Dataset excerpts:
-.-.-

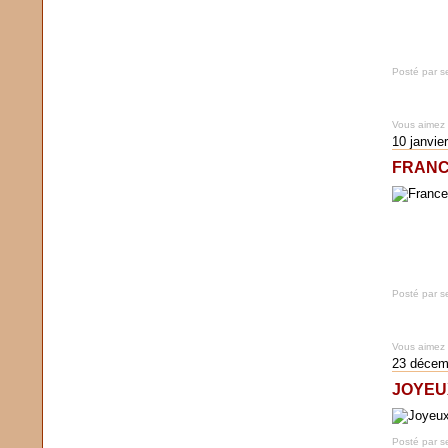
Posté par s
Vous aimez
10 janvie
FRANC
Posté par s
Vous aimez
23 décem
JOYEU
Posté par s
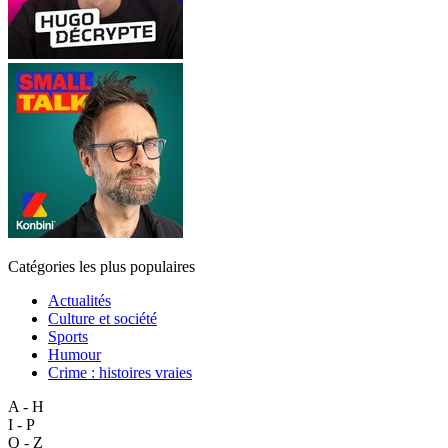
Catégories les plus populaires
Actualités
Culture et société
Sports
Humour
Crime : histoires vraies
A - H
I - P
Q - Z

-.-.-

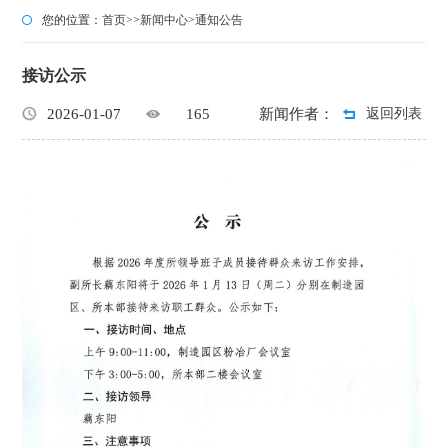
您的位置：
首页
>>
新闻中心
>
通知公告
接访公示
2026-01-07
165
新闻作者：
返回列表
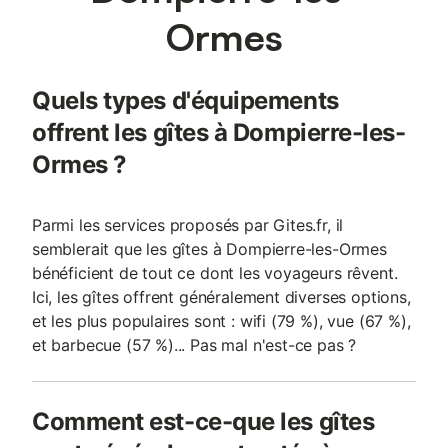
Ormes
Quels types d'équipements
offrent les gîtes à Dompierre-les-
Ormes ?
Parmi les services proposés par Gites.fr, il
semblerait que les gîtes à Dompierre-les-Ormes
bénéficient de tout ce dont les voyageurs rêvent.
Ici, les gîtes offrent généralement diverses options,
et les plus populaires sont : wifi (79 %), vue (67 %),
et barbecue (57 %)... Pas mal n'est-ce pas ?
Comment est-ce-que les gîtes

-.-.-

All that belongs in your answer is the stretch of entries above from the line with "et barbecue (57 %)... Pas mal n'est-ce pas ?" through the line with "Comment est-ce-que les gîtes", printed exactly.

> _Response_:
et barbecue (57 %)... Pas mal n'est-ce pas ?
Comment est-ce-que les gîtes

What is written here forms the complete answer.